CLB launches new website

24 December 2007
China Labour Bulletin's new English language website launched last Friday with a new format and new features. One of the new features is our magazine, a digest of new articles from the website that is designed to keep readers up to date with CLB's labour rights protection work in China.
 
Our new website will focus more intently on our labour rights litigation programme and on the promotion of collective bargaining and collective contracts. We have been quietly involved in labour rights litigation for about five years, and feel the time is now right to publicize our successes as well as the problems we have encountered.
 
Likewise, over the last two years, we have begun to promote collective contracts and collective bargaining as a means of protecting workers' rights at the factory level. We hope the implementation of the Labour Contract Law on 1 January 2008 will give a significant boost to the growth of collective contracts in China, and that China's official trade union, the ACTFU, will take this opportunity to act as a genuine representative of labour in negotiations with management, and not simply as the third-party facilitator it claims to be at present.
 
One of the core features of the CLB website has been Han Dongfang's radio interviews with ordinary workers and peasants across China.
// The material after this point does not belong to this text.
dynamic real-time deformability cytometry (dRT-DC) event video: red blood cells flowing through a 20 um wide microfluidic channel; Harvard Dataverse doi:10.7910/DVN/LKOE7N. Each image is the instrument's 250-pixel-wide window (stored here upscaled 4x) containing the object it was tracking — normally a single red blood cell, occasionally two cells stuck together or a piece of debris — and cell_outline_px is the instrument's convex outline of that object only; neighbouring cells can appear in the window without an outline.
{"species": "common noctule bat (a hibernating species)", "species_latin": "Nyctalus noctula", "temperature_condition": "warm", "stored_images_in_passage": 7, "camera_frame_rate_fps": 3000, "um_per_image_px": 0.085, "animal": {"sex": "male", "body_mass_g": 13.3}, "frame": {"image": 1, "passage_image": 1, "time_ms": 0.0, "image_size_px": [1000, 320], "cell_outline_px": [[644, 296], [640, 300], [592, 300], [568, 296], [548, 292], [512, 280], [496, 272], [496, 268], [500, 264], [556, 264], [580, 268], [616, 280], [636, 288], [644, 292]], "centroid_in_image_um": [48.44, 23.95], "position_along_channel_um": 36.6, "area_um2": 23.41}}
We have now started to translate and summarize entire interviews rather than just publish selected broadcast transcripts as in the past. We currently have five entire interview summaries on the new website, most recently the story of a group of villagers from Zhejiang who were beaten and detained after being cheated out of their land. There will be regular additions to the Workers'  Voices section of the website in the New Year.
 
Another new feature of the website is our Resource Centre, a reference point for readers wishing to get the basic facts and figures on China's labour system. We currently have two background articles on the reform of state-owned enterprises and unemployment. More will be added in the coming months.
 
The new English website still links with CLB's existing Chinese language sites. The new Chinese language sites will be launched at the end of January 2008.